* 演習 1
交通事故の慰謝料に関する文章で、人身事故の場合に発生する損害として箇条書きで並べられている項目をすべて挙げよ。
* 演習 2
交通事故の慰謝料に関する文章をもとに、次の問いに答えよ。
(a) 三つの基準の中で一番低い基準となるのは何か。
(b) 自賠責保険での慰謝料は1日あたりいくらか。
(c) 実治療日数とは何の日数のことか。
* 演習 3
交通事故の慰謝料に関する文章のうち、「このように、用いられる基準によって金額に差が出ることを知っておきましょう。」で始まり「病院に行った日数のことです。」まで続く部分を、一字も変えずに書き写せ。

* 本文抜粋
────

慰謝料に相場はあるの?
慰謝料がいくら?
このようなやり取りが出てきます。
交通事故の中でも人身事故の場合、様々な損害が発生します。
- 治療、手術費用
- 入院費用、入院雑費
- 通院費
- 休業損害
- 逸失利益(後遺障害が生じた場合)
上記以外にも、精神的な苦痛に対しての「慰謝料」が発生するのです。
ですが、上記にあげた損害の全てを総称して「慰謝料」と認識いる方が多くいます。
それは間違えです!
専門家や保険会社との会話で慰謝料についてやり取りをするときは、他の損害とは別ということを理解したうえで慰謝料を考えなくてはいけません。
まずは、そもそも慰謝料とは?という事をよく知っていただきたいと思います。
1. 慰謝料を決める際には何を基準にすればいいの?3つの基準
例えば、「慰謝料は200万円!」とむやみに請求しても認められません。
何を基準にして検討すればいいのか?
基準となるものは3つあります。
この中で一番低い基準となるのは自賠責保険基準です。
まずは自賠責保険基準での慰謝料がいくらになるのかをチェックしてください。
そして、損害保険会社が提示してくる金額が妥当かどうかを判断してください。
なお、保険会社の基準は自賠責保険より高くなるのか一般的です。
自賠責基準よりも低い金額を提示された場合には話にはなりません。
納得できない旨を伝えてください。
ただ、保険会社の基準だったとしてもすぐにOKしてはいけません。
保険会社基準の金額は弁護士基準よりも低いからです。
このように、用いられる基準によって金額に差が出ることを知っておきましょう。
2. 一番低い基準となる自賠責保険基準で計算してみよう〜慰謝料の最低額の目安
保険会社が提示する金額が妥当かどうか(相場なのか)を判断するためには、一番低い基準となっている自賠責保険での慰謝料を計算してみましょう。
自賠責保険での慰謝料は、1日あたり4200円です。
これは、
@治療期間
A実治療日数
によって算出されます。
なお、治療期間とは治療開始日から治療が終了するまでの日数となり、実治療日数とは実際に病院に行った日数のことです。
2-1 自賠責保険基準での慰謝料計算例〜治療期間が約3ヶ月の場合
治療期間が10月1日から12月31日の場合で計算してみます。

────

* 記録抜粋
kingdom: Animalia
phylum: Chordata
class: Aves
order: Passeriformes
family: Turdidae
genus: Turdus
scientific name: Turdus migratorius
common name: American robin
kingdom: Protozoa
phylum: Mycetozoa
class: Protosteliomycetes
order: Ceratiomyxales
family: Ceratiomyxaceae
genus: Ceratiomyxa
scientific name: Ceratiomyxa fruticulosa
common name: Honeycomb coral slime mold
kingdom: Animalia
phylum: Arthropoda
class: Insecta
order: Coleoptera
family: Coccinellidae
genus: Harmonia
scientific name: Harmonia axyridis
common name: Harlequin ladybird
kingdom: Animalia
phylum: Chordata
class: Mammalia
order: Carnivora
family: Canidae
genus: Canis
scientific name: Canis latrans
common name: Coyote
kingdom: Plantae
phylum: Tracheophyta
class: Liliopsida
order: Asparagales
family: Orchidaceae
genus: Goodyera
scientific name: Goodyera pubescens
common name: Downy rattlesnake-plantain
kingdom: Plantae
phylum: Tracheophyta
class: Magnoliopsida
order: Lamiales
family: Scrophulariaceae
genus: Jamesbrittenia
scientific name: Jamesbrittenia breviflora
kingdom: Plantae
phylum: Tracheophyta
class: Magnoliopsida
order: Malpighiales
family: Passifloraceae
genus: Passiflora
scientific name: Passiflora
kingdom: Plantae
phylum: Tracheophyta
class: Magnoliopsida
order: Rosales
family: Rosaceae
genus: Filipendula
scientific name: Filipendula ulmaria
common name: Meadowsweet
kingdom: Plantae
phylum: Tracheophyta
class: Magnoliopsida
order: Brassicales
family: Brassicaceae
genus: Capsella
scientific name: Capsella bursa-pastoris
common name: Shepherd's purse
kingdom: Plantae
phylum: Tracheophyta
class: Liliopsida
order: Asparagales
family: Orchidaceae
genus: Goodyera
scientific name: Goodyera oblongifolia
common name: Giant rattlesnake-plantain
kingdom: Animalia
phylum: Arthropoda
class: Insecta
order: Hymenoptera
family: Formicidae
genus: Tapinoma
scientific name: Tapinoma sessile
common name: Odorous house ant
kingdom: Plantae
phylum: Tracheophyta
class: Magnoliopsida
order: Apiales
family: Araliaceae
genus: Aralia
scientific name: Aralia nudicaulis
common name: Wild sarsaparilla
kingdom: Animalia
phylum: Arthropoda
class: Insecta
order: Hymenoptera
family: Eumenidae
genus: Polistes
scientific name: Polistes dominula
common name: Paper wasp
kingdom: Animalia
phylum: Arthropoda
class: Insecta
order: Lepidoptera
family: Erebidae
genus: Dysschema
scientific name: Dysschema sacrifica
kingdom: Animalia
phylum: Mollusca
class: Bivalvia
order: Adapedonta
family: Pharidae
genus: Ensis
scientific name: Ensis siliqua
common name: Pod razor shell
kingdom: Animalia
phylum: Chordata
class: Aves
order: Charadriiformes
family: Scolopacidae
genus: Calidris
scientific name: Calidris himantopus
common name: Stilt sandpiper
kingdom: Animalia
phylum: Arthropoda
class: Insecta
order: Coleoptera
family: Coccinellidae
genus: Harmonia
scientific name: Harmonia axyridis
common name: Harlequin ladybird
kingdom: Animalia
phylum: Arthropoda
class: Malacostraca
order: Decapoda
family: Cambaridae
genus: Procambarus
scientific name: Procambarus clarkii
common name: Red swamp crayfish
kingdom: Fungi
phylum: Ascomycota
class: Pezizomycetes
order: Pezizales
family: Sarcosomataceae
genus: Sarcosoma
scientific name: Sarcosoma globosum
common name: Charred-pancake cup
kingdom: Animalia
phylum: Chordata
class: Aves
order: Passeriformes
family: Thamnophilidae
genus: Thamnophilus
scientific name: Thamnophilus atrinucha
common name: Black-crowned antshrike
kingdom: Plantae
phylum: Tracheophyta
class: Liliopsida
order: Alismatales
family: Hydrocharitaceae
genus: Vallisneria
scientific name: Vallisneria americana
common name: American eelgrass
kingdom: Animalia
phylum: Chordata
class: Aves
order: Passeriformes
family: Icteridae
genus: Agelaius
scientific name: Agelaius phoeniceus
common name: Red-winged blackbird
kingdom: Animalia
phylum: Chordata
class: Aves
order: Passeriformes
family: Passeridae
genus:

────

* 解答 1
人身事故の場合に発生する損害として箇条書きで並べられているのは、次の五項目である。
- 治療、手術費用
- 入院費用、入院雑費
- 通院費
- 休業損害
- 逸失利益(後遺障害が生じた場合)

* 解答 2
(a) 一番低い基準となるのは自賠責保険基準である。
(b) 自賠責保険での慰謝料は1日あたり4200円である。
(c) 実治療日数とは、実際に病院に行った日数のことである。

* 解答 3
このように、用いられる基準によって金額に差が出ることを知っておきましょう。
2. 一番低い基準となる自賠責保険基準で計算してみよう〜慰謝料の最低額の目安
保険会社が提示する金額が妥当かどうか(相場なのか)を判断するためには、一番低い基準となっている自賠責保険での慰謝料を計算してみましょう。
自賠責保険での慰謝料は、1日あたり4200円です。
これは、
@治療期間
A実治療日数
によって算出されます。
なお、治療期間とは治療開始日から治療が終了するまでの日数となり、実治療日数とは実際に病院に行った日数のことです。